**Request:** Return each line of the records holding the string "Vicealmirante".

--- Dataset records ---

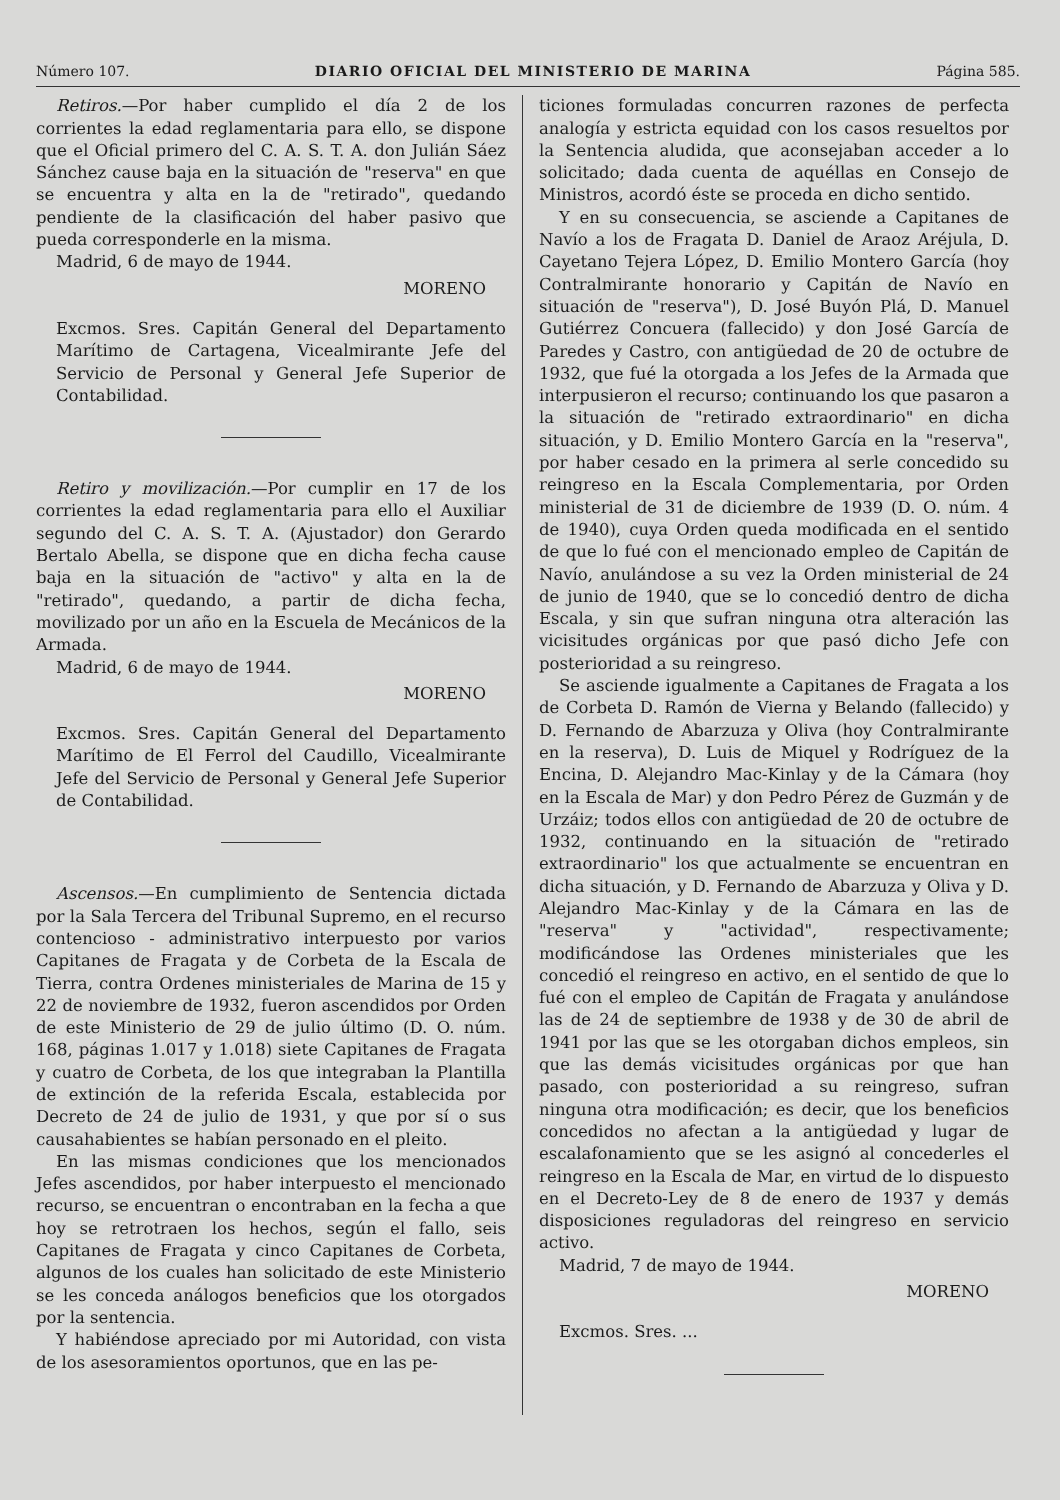Número 107. DIARIO OFICIAL DEL MINISTERIO DE MARINA Página 585.
Retiros.—Por haber cumplido el día 2 de los corrientes la edad reglamentaria para ello, se dispone que el Oficial primero del C. A. S. T. A. don Julián Sáez Sánchez cause baja en la situación de "reserva" en que se encuentra y alta en la de "retirado", quedando pendiente de la clasificación del haber pasivo que pueda corresponderle en la misma.
Madrid, 6 de mayo de 1944.
MORENO
Excmos. Sres. Capitán General del Departamento Marítimo de Cartagena, Vicealmirante Jefe del Servicio de Personal y General Jefe Superior de Contabilidad.
Retiro y movilización.—Por cumplir en 17 de los corrientes la edad reglamentaria para ello el Auxiliar segundo del C. A. S. T. A. (Ajustador) don Gerardo Bertalo Abella, se dispone que en dicha fecha cause baja en la situación de "activo" y alta en la de "retirado", quedando, a partir de dicha fecha, movilizado por un año en la Escuela de Mecánicos de la Armada.
Madrid, 6 de mayo de 1944.
MORENO
Excmos. Sres. Capitán General del Departamento Marítimo de El Ferrol del Caudillo, Vicealmirante Jefe del Servicio de Personal y General Jefe Superior de Contabilidad.
Ascensos.—En cumplimiento de Sentencia dictada por la Sala Tercera del Tribunal Supremo, en el recurso contencioso - administrativo interpuesto por varios Capitanes de Fragata y de Corbeta de la Escala de Tierra, contra Ordenes ministeriales de Marina de 15 y 22 de noviembre de 1932, fueron ascendidos por Orden de este Ministerio de 29 de julio último (D. O. núm. 168, páginas 1.017 y 1.018) siete Capitanes de Fragata y cuatro de Corbeta, de los que integraban la Plantilla de extinción de la referida Escala, establecida por Decreto de 24 de julio de 1931, y que por sí o sus causahabientes se habían personado en el pleito.
En las mismas condiciones que los mencionados Jefes ascendidos, por haber interpuesto el mencionado recurso, se encuentran o encontraban en la fecha a que hoy se retrotraen los hechos, según el fallo, seis Capitanes de Fragata y cinco Capitanes de Corbeta, algunos de los cuales han solicitado de este Ministerio se les conceda análogos beneficios que los otorgados por la sentencia.
Y habiéndose apreciado por mi Autoridad, con vista de los asesoramientos oportunos, que en las pe-
ticiones formuladas concurren razones de perfecta analogía y estricta equidad con los casos resueltos por la Sentencia aludida, que aconsejaban acceder a lo solicitado; dada cuenta de aquéllas en Consejo de Ministros, acordó éste se proceda en dicho sentido.
Y en su consecuencia, se asciende a Capitanes de Navío a los de Fragata D. Daniel de Araoz Aréjula, D. Cayetano Tejera López, D. Emilio Montero García (hoy Contralmirante honorario y Capitán de Navío en situación de "reserva"), D. José Buyón Plá, D. Manuel Gutiérrez Concuera (fallecido) y don José García de Paredes y Castro, con antigüedad de 20 de octubre de 1932, que fué la otorgada a los Jefes de la Armada que interpusieron el recurso; continuando los que pasaron a la situación de "retirado extraordinario" en dicha situación, y D. Emilio Montero García en la "reserva", por haber cesado en la primera al serle concedido su reingreso en la Escala Complementaria, por Orden ministerial de 31 de diciembre de 1939 (D. O. núm. 4 de 1940), cuya Orden queda modificada en el sentido de que lo fué con el mencionado empleo de Capitán de Navío, anulándose a su vez la Orden ministerial de 24 de junio de 1940, que se lo concedió dentro de dicha Escala, y sin que sufran ninguna otra alteración las vicisitudes orgánicas por que pasó dicho Jefe con posterioridad a su reingreso.
Se asciende igualmente a Capitanes de Fragata a los de Corbeta D. Ramón de Vierna y Belando (fallecido) y D. Fernando de Abarzuza y Oliva (hoy Contralmirante en la reserva), D. Luis de Miquel y Rodríguez de la Encina, D. Alejandro Mac-Kinlay y de la Cámara (hoy en la Escala de Mar) y don Pedro Pérez de Guzmán y de Urzáiz; todos ellos con antigüedad de 20 de octubre de 1932, continuando en la situación de "retirado extraordinario" los que actualmente se encuentran en dicha situación, y D. Fernando de Abarzuza y Oliva y D. Alejandro Mac-Kinlay y de la Cámara en las de "reserva" y "actividad", respectivamente; modificándose las Ordenes ministeriales que les concedió el reingreso en activo, en el sentido de que lo fué con el empleo de Capitán de Fragata y anulándose las de 24 de septiembre de 1938 y de 30 de abril de 1941 por las que se les otorgaban dichos empleos, sin que las demás vicisitudes orgánicas por que han pasado, con posterioridad a su reingreso, sufran ninguna otra modificación; es decir, que los beneficios concedidos no afectan a la antigüedad y lugar de escalafonamiento que se les asignó al concederles el reingreso en la Escala de Mar, en virtud de lo dispuesto en el Decreto-Ley de 8 de enero de 1937 y demás disposiciones reguladoras del reingreso en servicio activo.
Madrid, 7 de mayo de 1944.
MORENO
Excmos. Sres. ...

---

**Answer below:**
Excmos. Sres. Capitán General del Departamento Marítimo de Cartagena, Vicealmirante Jefe del Servicio de Personal y General Jefe Superior de Contabilidad.
Excmos. Sres. Capitán General del Departamento Marítimo de El Ferrol del Caudillo, Vicealmirante Jefe del Servicio de Personal y General Jefe Superior de Contabilidad.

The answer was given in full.